_Dataset entries_.

────────

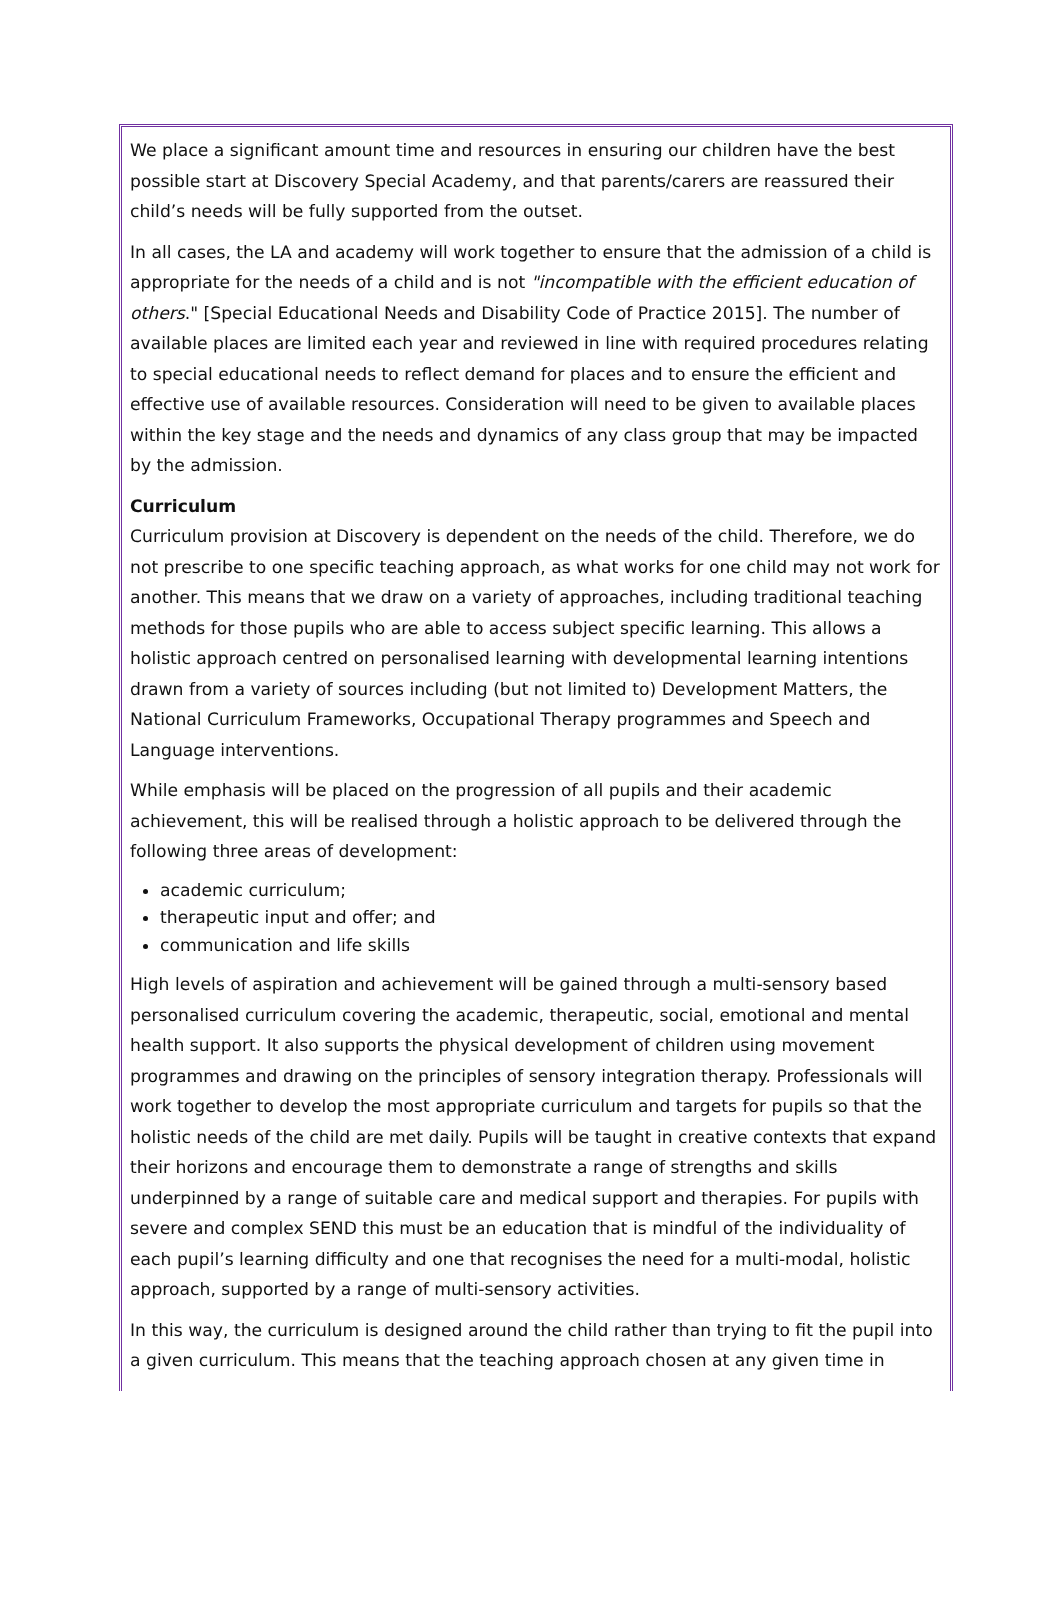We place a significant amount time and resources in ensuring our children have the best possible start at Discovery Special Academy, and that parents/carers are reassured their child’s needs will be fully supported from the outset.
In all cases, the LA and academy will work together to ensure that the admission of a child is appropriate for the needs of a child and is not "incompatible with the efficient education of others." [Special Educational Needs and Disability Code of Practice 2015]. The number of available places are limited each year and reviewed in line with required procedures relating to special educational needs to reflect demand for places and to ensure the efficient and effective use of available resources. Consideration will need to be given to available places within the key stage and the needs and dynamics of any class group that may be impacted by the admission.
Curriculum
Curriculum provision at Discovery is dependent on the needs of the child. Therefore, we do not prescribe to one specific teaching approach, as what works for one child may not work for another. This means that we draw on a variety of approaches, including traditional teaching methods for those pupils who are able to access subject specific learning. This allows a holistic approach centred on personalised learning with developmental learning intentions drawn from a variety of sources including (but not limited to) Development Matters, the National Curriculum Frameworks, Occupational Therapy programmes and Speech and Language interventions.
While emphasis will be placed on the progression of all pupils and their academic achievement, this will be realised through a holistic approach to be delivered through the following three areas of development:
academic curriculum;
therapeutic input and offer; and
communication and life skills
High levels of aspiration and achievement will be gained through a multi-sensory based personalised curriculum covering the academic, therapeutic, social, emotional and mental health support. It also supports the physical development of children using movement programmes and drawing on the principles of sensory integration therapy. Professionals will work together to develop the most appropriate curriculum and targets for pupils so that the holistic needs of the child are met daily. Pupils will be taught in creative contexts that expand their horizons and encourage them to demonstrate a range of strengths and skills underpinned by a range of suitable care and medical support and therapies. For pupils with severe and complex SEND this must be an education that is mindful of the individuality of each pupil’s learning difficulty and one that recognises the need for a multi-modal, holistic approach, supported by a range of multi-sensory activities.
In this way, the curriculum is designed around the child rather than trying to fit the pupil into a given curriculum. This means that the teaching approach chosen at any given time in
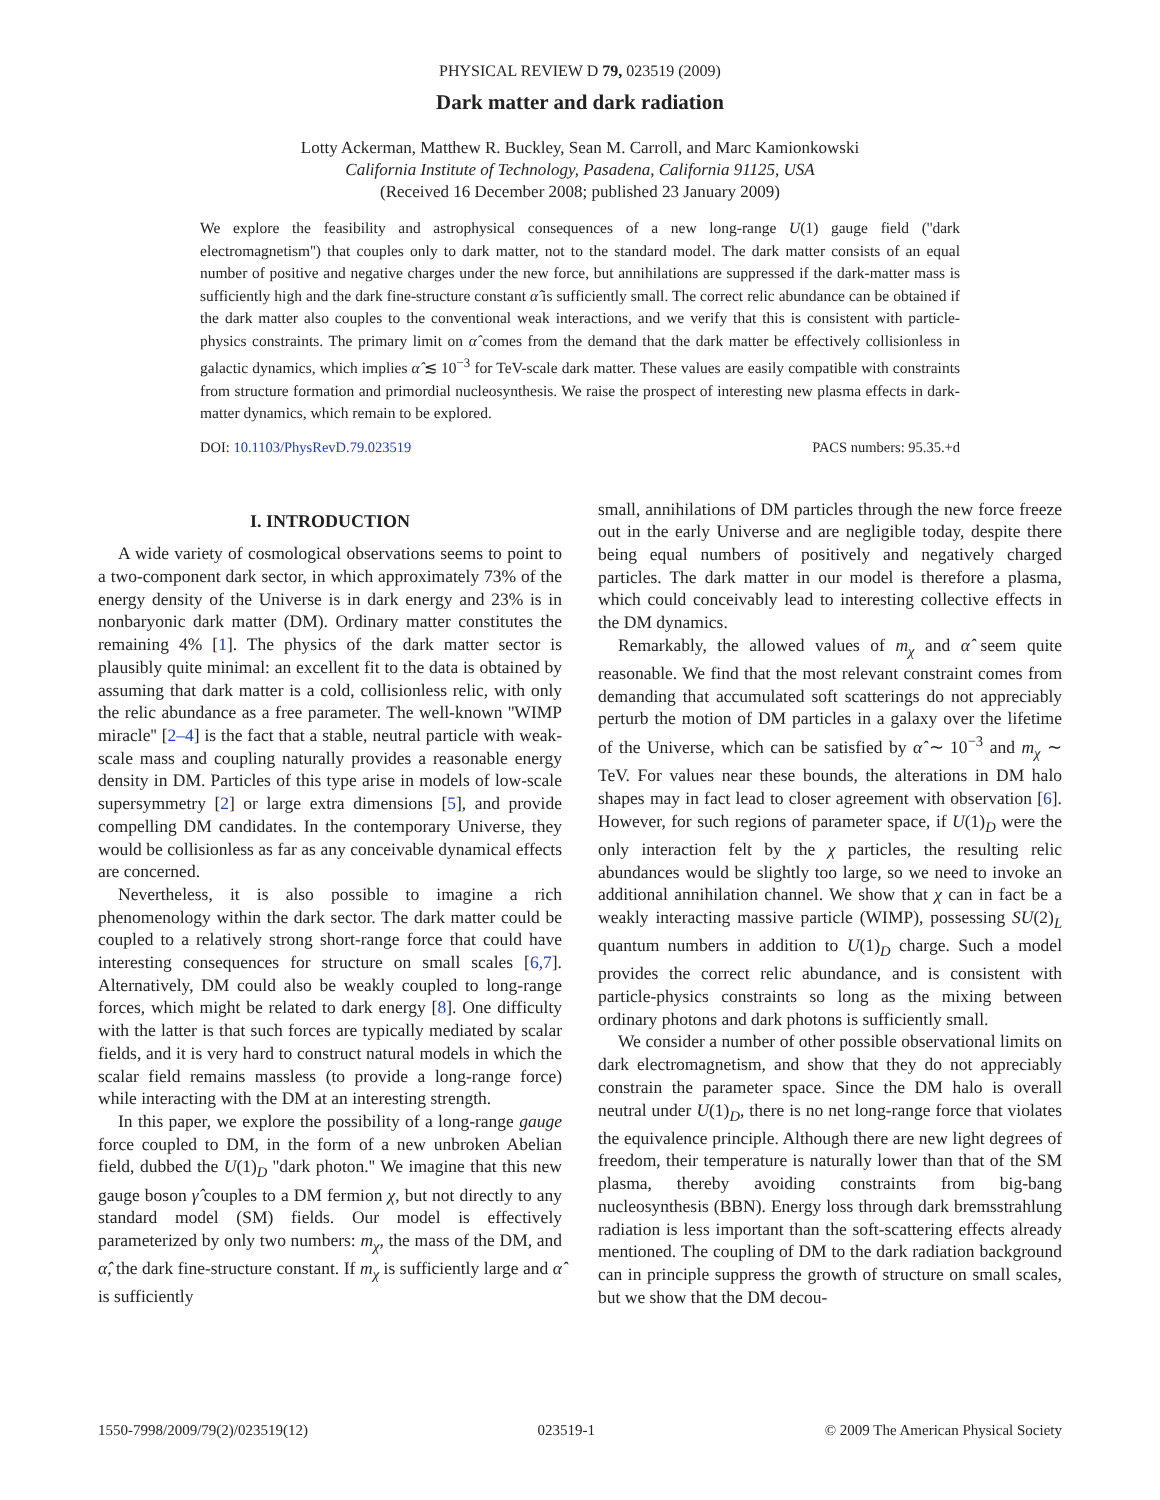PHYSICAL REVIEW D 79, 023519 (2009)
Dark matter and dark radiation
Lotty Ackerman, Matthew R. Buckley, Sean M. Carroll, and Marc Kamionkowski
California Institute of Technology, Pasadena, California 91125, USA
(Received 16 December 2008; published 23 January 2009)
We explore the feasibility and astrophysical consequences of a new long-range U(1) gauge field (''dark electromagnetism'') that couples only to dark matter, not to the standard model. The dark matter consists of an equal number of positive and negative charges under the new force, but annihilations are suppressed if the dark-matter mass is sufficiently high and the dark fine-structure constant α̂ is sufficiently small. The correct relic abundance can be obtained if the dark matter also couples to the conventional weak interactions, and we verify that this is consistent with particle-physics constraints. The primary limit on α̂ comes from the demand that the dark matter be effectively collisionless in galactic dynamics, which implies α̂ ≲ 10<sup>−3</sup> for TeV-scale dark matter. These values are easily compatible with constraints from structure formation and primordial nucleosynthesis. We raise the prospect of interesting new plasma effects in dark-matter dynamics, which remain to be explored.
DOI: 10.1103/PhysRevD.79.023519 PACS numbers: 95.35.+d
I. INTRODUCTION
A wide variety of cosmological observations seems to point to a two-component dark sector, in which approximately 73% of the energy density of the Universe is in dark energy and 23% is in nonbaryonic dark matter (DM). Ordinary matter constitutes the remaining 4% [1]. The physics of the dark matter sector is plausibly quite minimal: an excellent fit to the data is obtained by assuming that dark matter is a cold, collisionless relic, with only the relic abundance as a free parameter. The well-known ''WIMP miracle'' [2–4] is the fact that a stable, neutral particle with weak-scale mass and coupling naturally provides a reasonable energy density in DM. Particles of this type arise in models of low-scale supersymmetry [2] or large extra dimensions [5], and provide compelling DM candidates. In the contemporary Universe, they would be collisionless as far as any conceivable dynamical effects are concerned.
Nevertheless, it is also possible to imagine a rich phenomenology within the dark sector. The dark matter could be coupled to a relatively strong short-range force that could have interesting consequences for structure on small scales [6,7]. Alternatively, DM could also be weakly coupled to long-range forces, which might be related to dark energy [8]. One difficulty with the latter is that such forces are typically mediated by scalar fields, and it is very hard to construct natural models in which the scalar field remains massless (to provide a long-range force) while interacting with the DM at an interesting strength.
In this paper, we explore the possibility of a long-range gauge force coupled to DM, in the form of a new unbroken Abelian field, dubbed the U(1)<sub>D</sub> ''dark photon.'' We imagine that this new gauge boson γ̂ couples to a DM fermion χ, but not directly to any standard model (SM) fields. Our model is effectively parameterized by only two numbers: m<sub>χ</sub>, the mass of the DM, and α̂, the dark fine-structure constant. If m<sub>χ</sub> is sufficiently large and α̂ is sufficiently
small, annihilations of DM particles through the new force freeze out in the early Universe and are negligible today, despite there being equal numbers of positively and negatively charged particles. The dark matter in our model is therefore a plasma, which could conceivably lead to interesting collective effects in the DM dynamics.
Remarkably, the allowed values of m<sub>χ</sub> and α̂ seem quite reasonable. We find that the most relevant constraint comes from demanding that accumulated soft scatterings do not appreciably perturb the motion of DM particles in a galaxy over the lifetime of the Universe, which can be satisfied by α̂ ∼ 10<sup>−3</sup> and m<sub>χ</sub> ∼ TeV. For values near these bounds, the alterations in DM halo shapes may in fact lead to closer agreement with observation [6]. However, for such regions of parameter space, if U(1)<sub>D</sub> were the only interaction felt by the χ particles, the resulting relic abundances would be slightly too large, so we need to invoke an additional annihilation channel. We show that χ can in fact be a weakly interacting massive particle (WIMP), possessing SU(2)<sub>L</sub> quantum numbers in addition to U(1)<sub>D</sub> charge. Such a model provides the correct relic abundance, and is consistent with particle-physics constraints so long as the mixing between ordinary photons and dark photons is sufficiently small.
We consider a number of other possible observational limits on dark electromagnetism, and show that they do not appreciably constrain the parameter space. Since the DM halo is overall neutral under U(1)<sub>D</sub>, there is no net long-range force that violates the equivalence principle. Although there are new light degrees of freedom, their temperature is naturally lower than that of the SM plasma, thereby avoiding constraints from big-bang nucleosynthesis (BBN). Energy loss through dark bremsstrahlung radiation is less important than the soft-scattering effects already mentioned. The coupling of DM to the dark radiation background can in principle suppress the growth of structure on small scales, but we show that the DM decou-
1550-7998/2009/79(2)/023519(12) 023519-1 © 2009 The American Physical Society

────────

_How to complete this task_.
Retype the records above line for line and exactly, omitting their pictures.

_Answer box_.
We place a significant amount time and resources in ensuring our children have the best possible start at Discovery Special Academy, and that parents/carers are reassured their child’s needs will be fully supported from the outset.
In all cases, the LA and academy will work together to ensure that the admission of a child is appropriate for the needs of a child and is not "incompatible with the efficient education of others." [Special Educational Needs and Disability Code of Practice 2015]. The number of available places are limited each year and reviewed in line with required procedures relating to special educational needs to reflect demand for places and to ensure the efficient and effective use of available resources. Consideration will need to be given to available places within the key stage and the needs and dynamics of any class group that may be impacted by the admission.
Curriculum
Curriculum provision at Discovery is dependent on the needs of the child. Therefore, we do not prescribe to one specific teaching approach, as what works for one child may not work for another. This means that we draw on a variety of approaches, including traditional teaching methods for those pupils who are able to access subject specific learning. This allows a holistic approach centred on personalised learning with developmental learning intentions drawn from a variety of sources including (but not limited to) Development Matters, the National Curriculum Frameworks, Occupational Therapy programmes and Speech and Language interventions.
While emphasis will be placed on the progression of all pupils and their academic achievement, this will be realised through a holistic approach to be delivered through the following three areas of development:
academic curriculum;
therapeutic input and offer; and
communication and life skills
High levels of aspiration and achievement will be gained through a multi-sensory based personalised curriculum covering the academic, therapeutic, social, emotional and mental health support. It also supports the physical development of children using movement programmes and drawing on the principles of sensory integration therapy. Professionals will work together to develop the most appropriate curriculum and targets for pupils so that the holistic needs of the child are met daily. Pupils will be taught in creative contexts that expand their horizons and encourage them to demonstrate a range of strengths and skills underpinned by a range of suitable care and medical support and therapies. For pupils with severe and complex SEND this must be an education that is mindful of the individuality of each pupil’s learning difficulty and one that recognises the need for a multi-modal, holistic approach, supported by a range of multi-sensory activities.
In this way, the curriculum is designed around the child rather than trying to fit the pupil into a given curriculum. This means that the teaching approach chosen at any given time in
PHYSICAL REVIEW D 79, 023519 (2009)
Dark matter and dark radiation
Lotty Ackerman, Matthew R. Buckley, Sean M. Carroll, and Marc Kamionkowski
California Institute of Technology, Pasadena, California 91125, USA
(Received 16 December 2008; published 23 January 2009)
We explore the feasibility and astrophysical consequences of a new long-range U(1) gauge field (''dark electromagnetism'') that couples only to dark matter, not to the standard model. The dark matter consists of an equal number of positive and negative charges under the new force, but annihilations are suppressed if the dark-matter mass is sufficiently high and the dark fine-structure constant α̂ is sufficiently small. The correct relic abundance can be obtained if the dark matter also couples to the conventional weak interactions, and we verify that this is consistent with particle-physics constraints. The primary limit on α̂ comes from the demand that the dark matter be effectively collisionless in galactic dynamics, which implies α̂ ≲ 10<sup>−3</sup> for TeV-scale dark matter. These values are easily compatible with constraints from structure formation and primordial nucleosynthesis. We raise the prospect of interesting new plasma effects in dark-matter dynamics, which remain to be explored.
DOI: 10.1103/PhysRevD.79.023519 PACS numbers: 95.35.+d
I. INTRODUCTION
A wide variety of cosmological observations seems to point to a two-component dark sector, in which approximately 73% of the energy density of the Universe is in dark energy and 23% is in nonbaryonic dark matter (DM). Ordinary matter constitutes the remaining 4% [1]. The physics of the dark matter sector is plausibly quite minimal: an excellent fit to the data is obtained by assuming that dark matter is a cold, collisionless relic, with only the relic abundance as a free parameter. The well-known ''WIMP miracle'' [2–4] is the fact that a stable, neutral particle with weak-scale mass and coupling naturally provides a reasonable energy density in DM. Particles of this type arise in models of low-scale supersymmetry [2] or large extra dimensions [5], and provide compelling DM candidates. In the contemporary Universe, they would be collisionless as far as any conceivable dynamical effects are concerned.
Nevertheless, it is also possible to imagine a rich phenomenology within the dark sector. The dark matter could be coupled to a relatively strong short-range force that could have interesting consequences for structure on small scales [6,7]. Alternatively, DM could also be weakly coupled to long-range forces, which might be related to dark energy [8]. One difficulty with the latter is that such forces are typically mediated by scalar fields, and it is very hard to construct natural models in which the scalar field remains massless (to provide a long-range force) while interacting with the DM at an interesting strength.
In this paper, we explore the possibility of a long-range gauge force coupled to DM, in the form of a new unbroken Abelian field, dubbed the U(1)<sub>D</sub> ''dark photon.'' We imagine that this new gauge boson γ̂ couples to a DM fermion χ, but not directly to any standard model (SM) fields. Our model is effectively parameterized by only two numbers: m<sub>χ</sub>, the mass of the DM, and α̂, the dark fine-structure constant. If m<sub>χ</sub> is sufficiently large and α̂ is sufficiently
small, annihilations of DM particles through the new force freeze out in the early Universe and are negligible today, despite there being equal numbers of positively and negatively charged particles. The dark matter in our model is therefore a plasma, which could conceivably lead to interesting collective effects in the DM dynamics.
Remarkably, the allowed values of m<sub>χ</sub> and α̂ seem quite reasonable. We find that the most relevant constraint comes from demanding that accumulated soft scatterings do not appreciably perturb the motion of DM particles in a galaxy over the lifetime of the Universe, which can be satisfied by α̂ ∼ 10<sup>−3</sup> and m<sub>χ</sub> ∼ TeV. For values near these bounds, the alterations in DM halo shapes may in fact lead to closer agreement with observation [6]. However, for such regions of parameter space, if U(1)<sub>D</sub> were the only interaction felt by the χ particles, the resulting relic abundances would be slightly too large, so we need to invoke an additional annihilation channel. We show that χ can in fact be a weakly interacting massive particle (WIMP), possessing SU(2)<sub>L</sub> quantum numbers in addition to U(1)<sub>D</sub> charge. Such a model provides the correct relic abundance, and is consistent with particle-physics constraints so long as the mixing between ordinary photons and dark photons is sufficiently small.
We consider a number of other possible observational limits on dark electromagnetism, and show that they do not appreciably constrain the parameter space. Since the DM halo is overall neutral under U(1)<sub>D</sub>, there is no net long-range force that violates the equivalence principle. Although there are new light degrees of freedom, their temperature is naturally lower than that of the SM plasma, thereby avoiding constraints from big-bang nucleosynthesis (BBN). Energy loss through dark bremsstrahlung radiation is less important than the soft-scattering effects already mentioned. The coupling of DM to the dark radiation background can in principle suppress the growth of structure on small scales, but we show that the DM decou-
1550-7998/2009/79(2)/023519(12) 023519-1 © 2009 The American Physical Society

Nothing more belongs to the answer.